[[ SOURCE MATERIAL open ]]
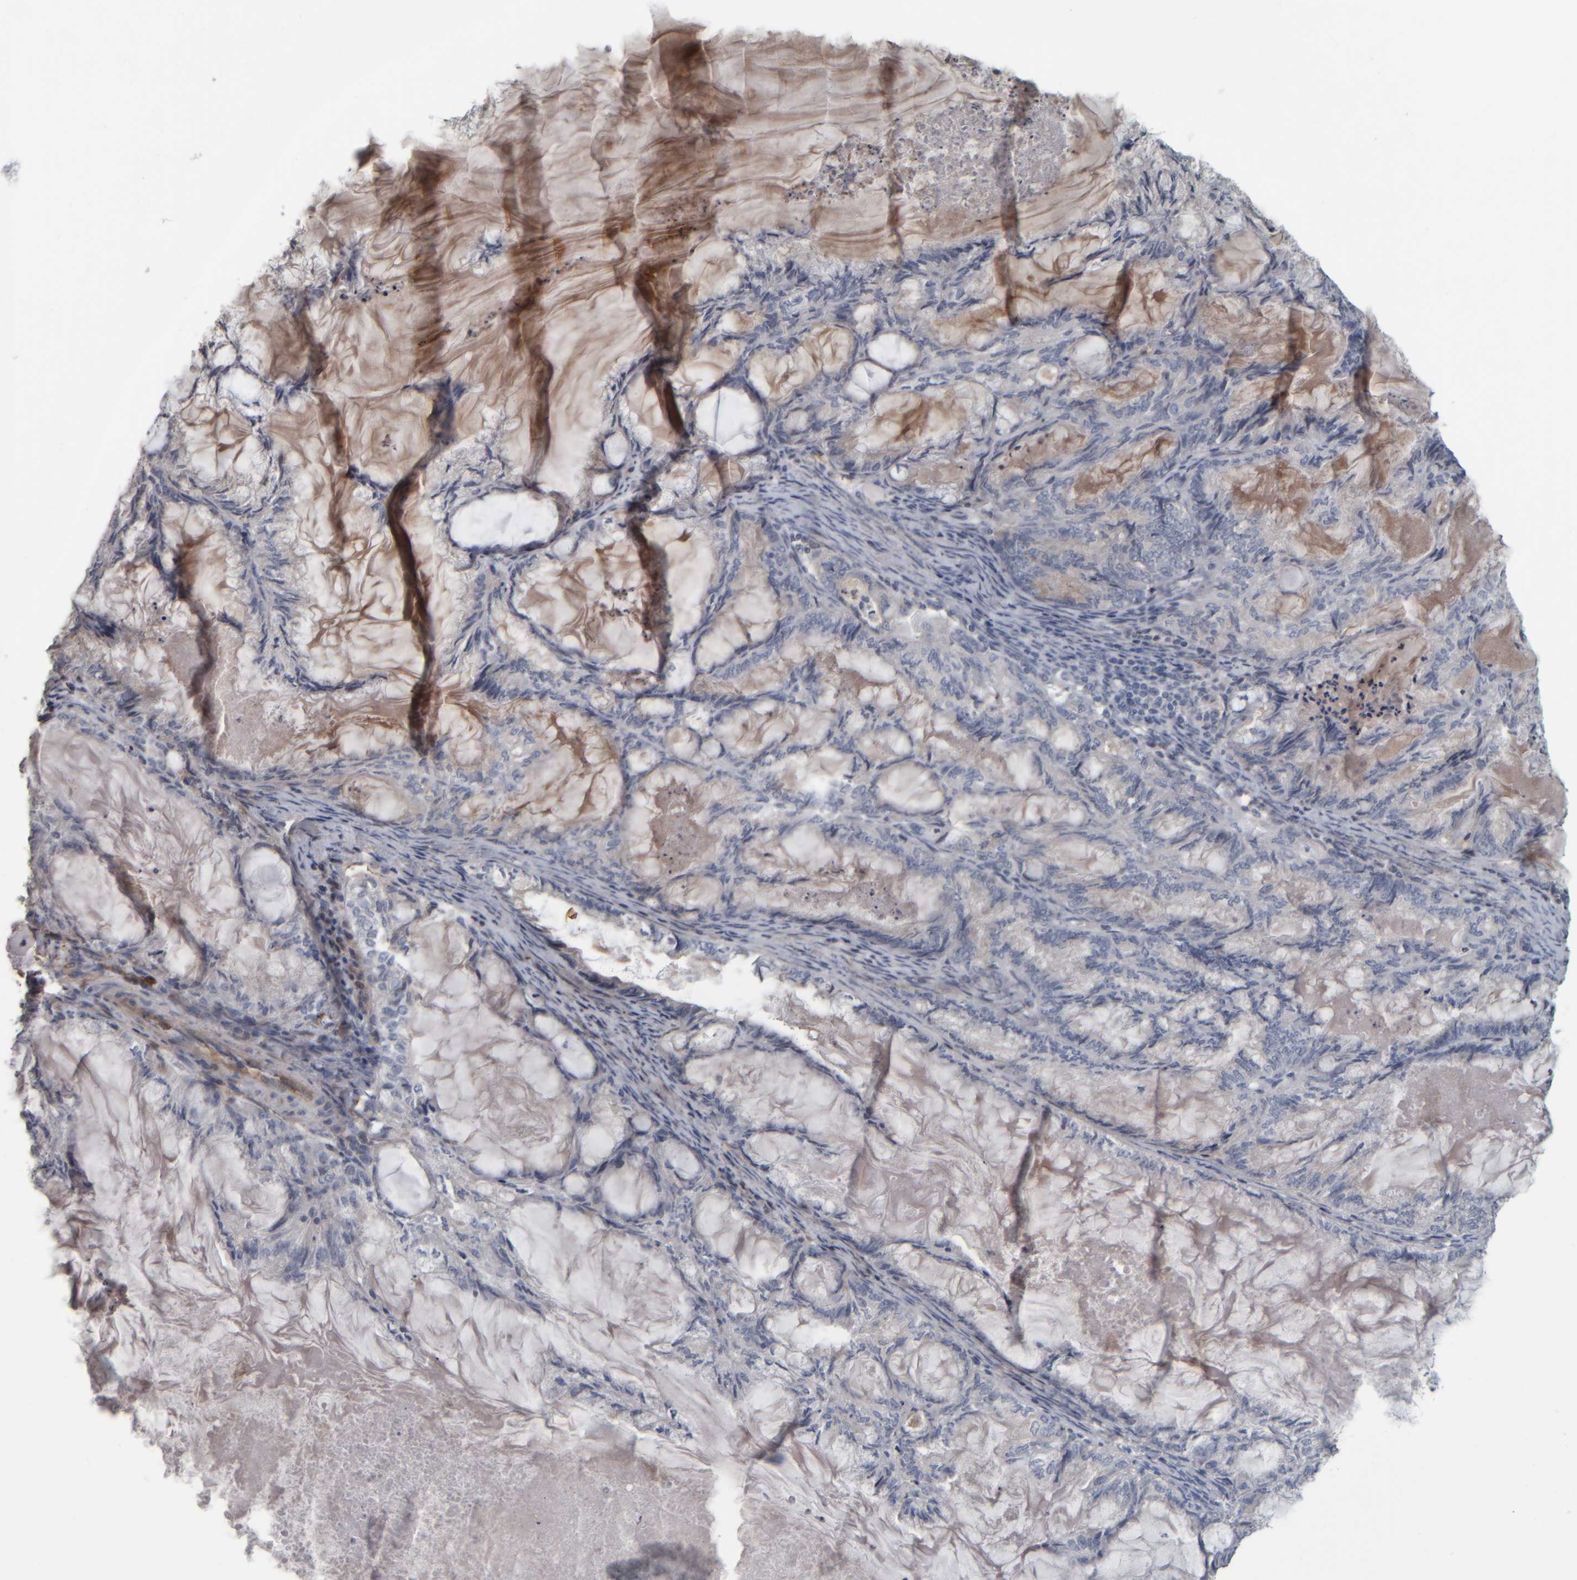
{"staining": {"intensity": "negative", "quantity": "none", "location": "none"}, "tissue": "endometrial cancer", "cell_type": "Tumor cells", "image_type": "cancer", "snomed": [{"axis": "morphology", "description": "Adenocarcinoma, NOS"}, {"axis": "topography", "description": "Endometrium"}], "caption": "Immunohistochemical staining of human endometrial cancer (adenocarcinoma) displays no significant expression in tumor cells.", "gene": "CAVIN4", "patient": {"sex": "female", "age": 86}}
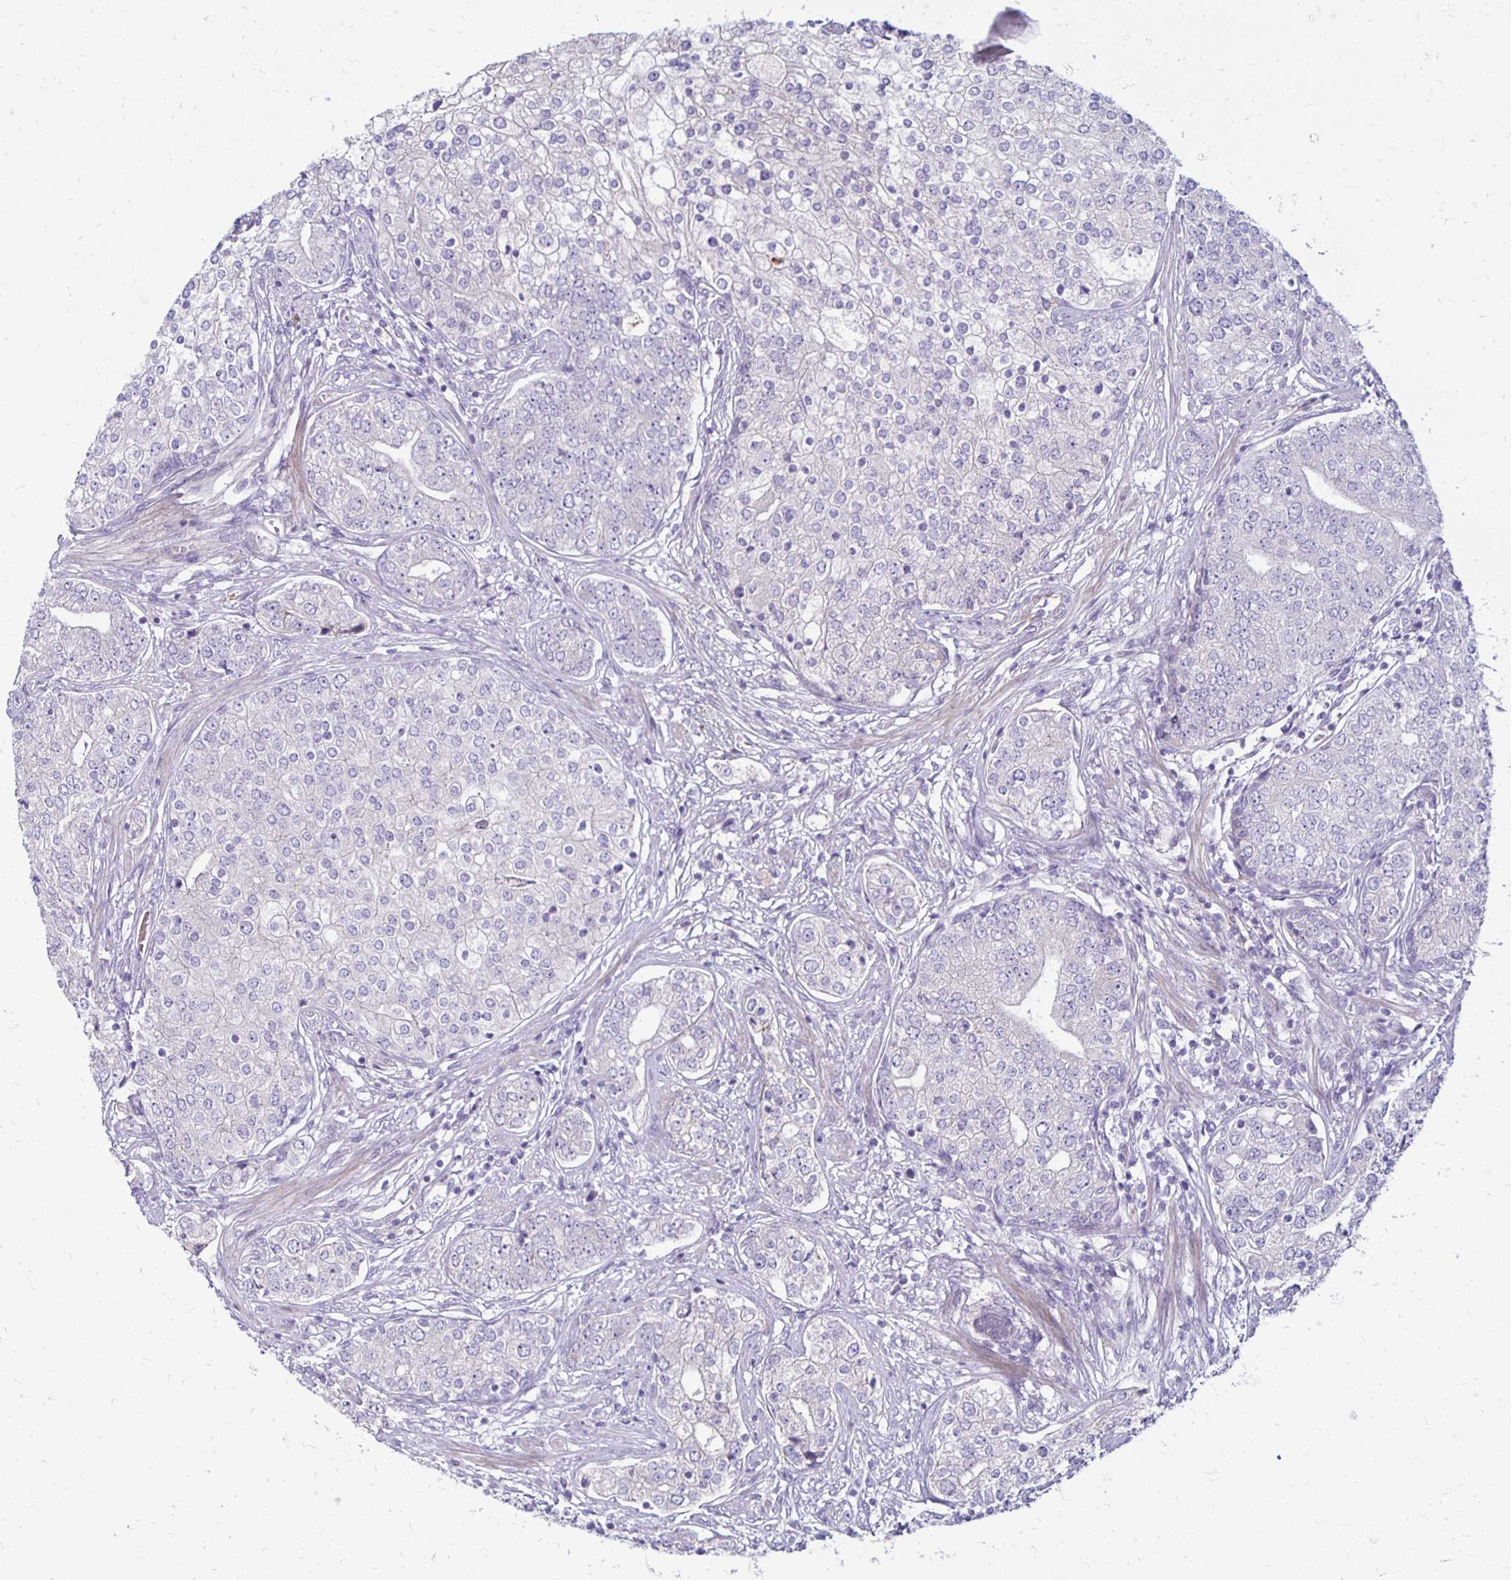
{"staining": {"intensity": "negative", "quantity": "none", "location": "none"}, "tissue": "prostate cancer", "cell_type": "Tumor cells", "image_type": "cancer", "snomed": [{"axis": "morphology", "description": "Adenocarcinoma, High grade"}, {"axis": "topography", "description": "Prostate"}], "caption": "Photomicrograph shows no protein expression in tumor cells of prostate cancer tissue. The staining was performed using DAB (3,3'-diaminobenzidine) to visualize the protein expression in brown, while the nuclei were stained in blue with hematoxylin (Magnification: 20x).", "gene": "KATNBL1", "patient": {"sex": "male", "age": 60}}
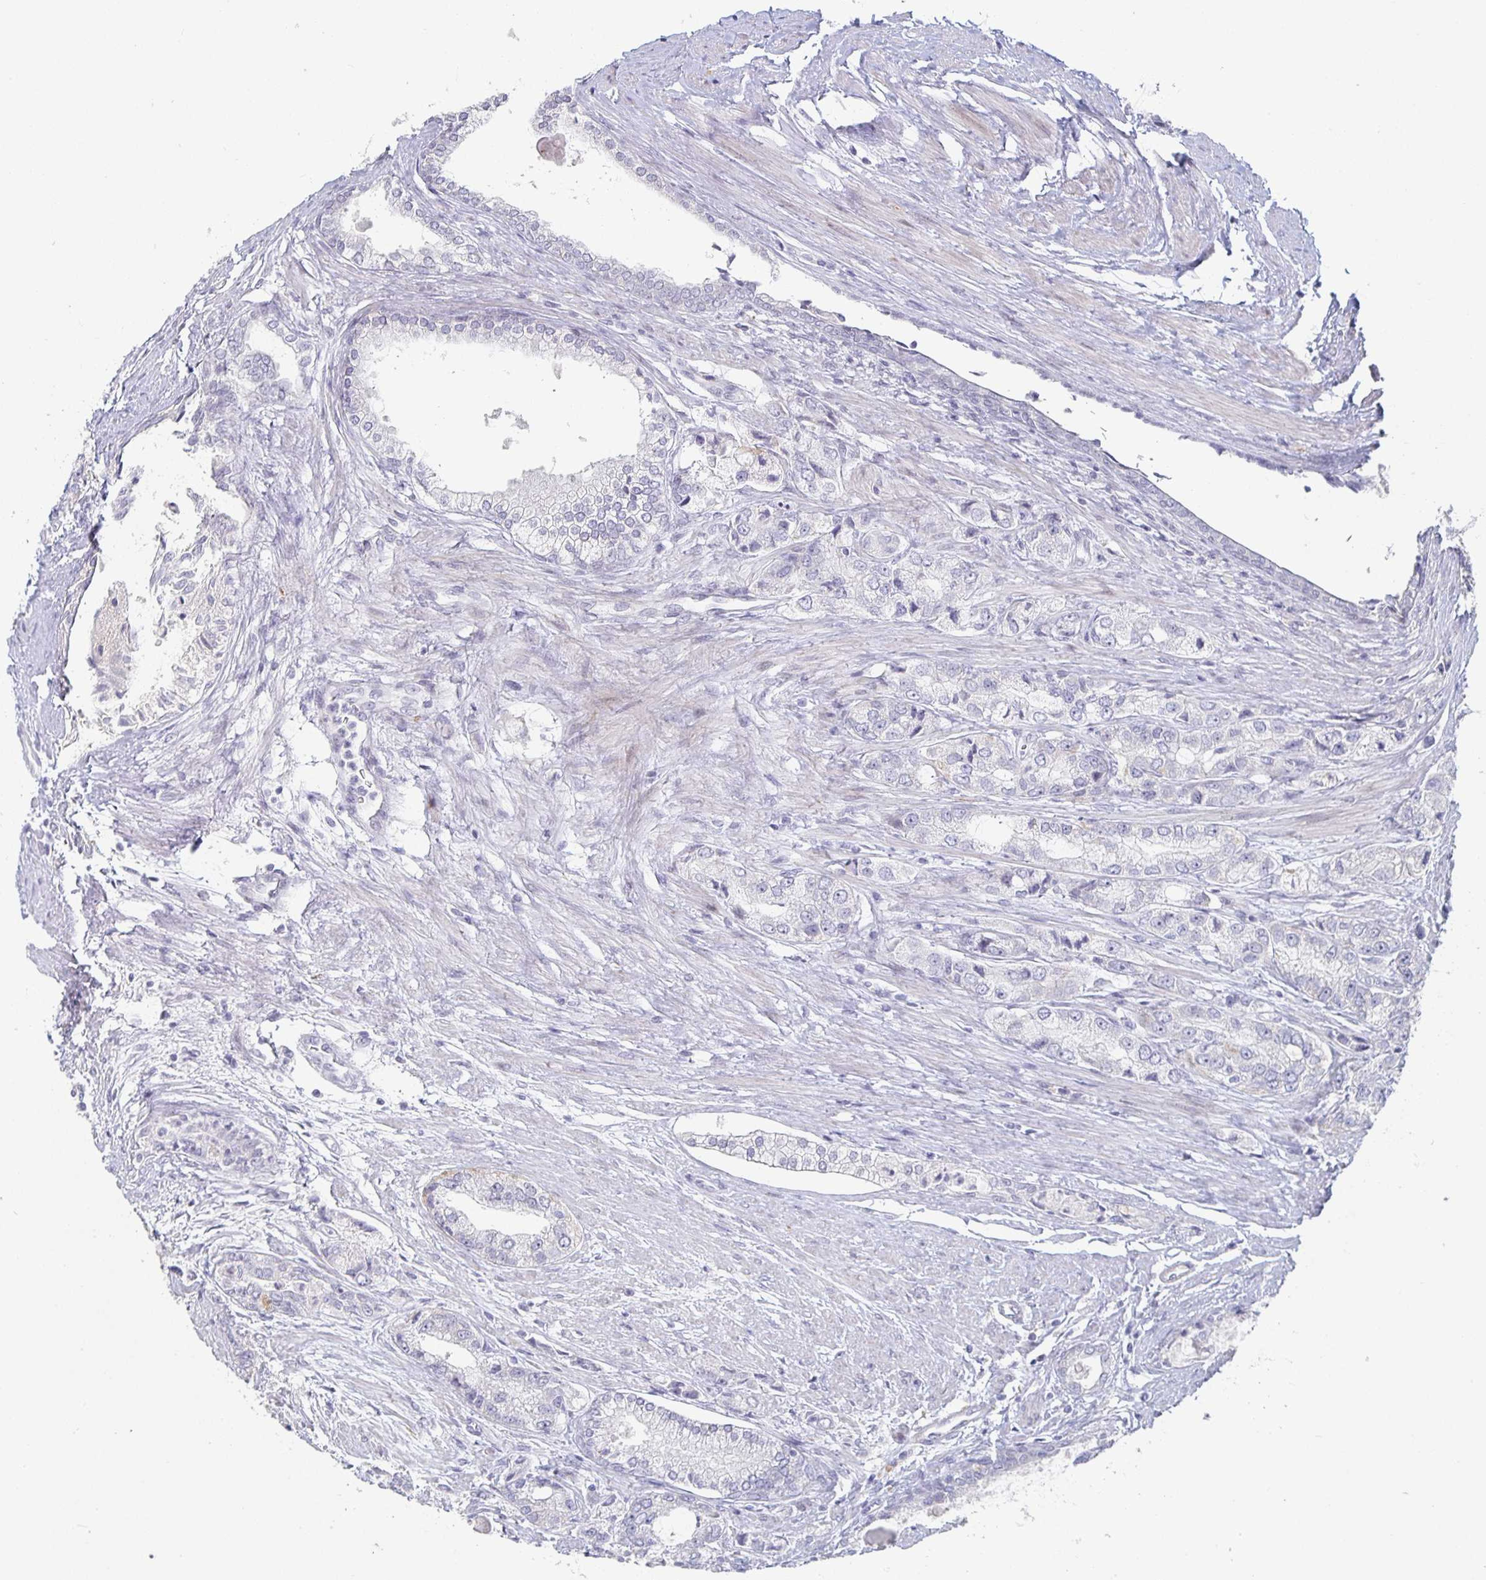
{"staining": {"intensity": "negative", "quantity": "none", "location": "none"}, "tissue": "prostate cancer", "cell_type": "Tumor cells", "image_type": "cancer", "snomed": [{"axis": "morphology", "description": "Adenocarcinoma, Low grade"}, {"axis": "topography", "description": "Prostate"}], "caption": "This is a photomicrograph of IHC staining of prostate low-grade adenocarcinoma, which shows no positivity in tumor cells.", "gene": "S100G", "patient": {"sex": "male", "age": 69}}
[[ SOURCE MATERIAL closed ]]
Each line of the data needs to be output exactly, with any image excluded.

• _FINAL ANSWER_
{"staining": {"intensity": "negative", "quantity": "none", "location": "none"}, "tissue": "endometrial cancer", "cell_type": "Tumor cells", "image_type": "cancer", "snomed": [{"axis": "morphology", "description": "Adenocarcinoma, NOS"}, {"axis": "topography", "description": "Endometrium"}], "caption": "Immunohistochemical staining of human endometrial cancer (adenocarcinoma) displays no significant expression in tumor cells.", "gene": "CAVIN4", "patient": {"sex": "female", "age": 86}}
{"staining": {"intensity": "negative", "quantity": "none", "location": "none"}, "tissue": "prostate cancer", "cell_type": "Tumor cells", "image_type": "cancer", "snomed": [{"axis": "morphology", "description": "Adenocarcinoma, High grade"}, {"axis": "topography", "description": "Prostate"}], "caption": "Photomicrograph shows no protein expression in tumor cells of prostate cancer tissue. The staining was performed using DAB (3,3'-diaminobenzidine) to visualize the protein expression in brown, while the nuclei were stained in blue with hematoxylin (Magnification: 20x).", "gene": "KATNBL1", "patient": {"sex": "male", "age": 60}}
{"staining": {"intensity": "negative", "quantity": "none", "location": "none"}, "tissue": "prostate cancer", "cell_type": "Tumor cells", "image_type": "cancer", "snomed": [{"axis": "morphology", "description": "Adenocarcinoma, Low grade"}, {"axis": "topography", "description": "Prostate"}], "caption": "This is a photomicrograph of IHC staining of prostate low-grade adenocarcinoma, which shows no positivity in tumor cells.", "gene": "S100G", "patient": {"sex": "male", "age": 69}}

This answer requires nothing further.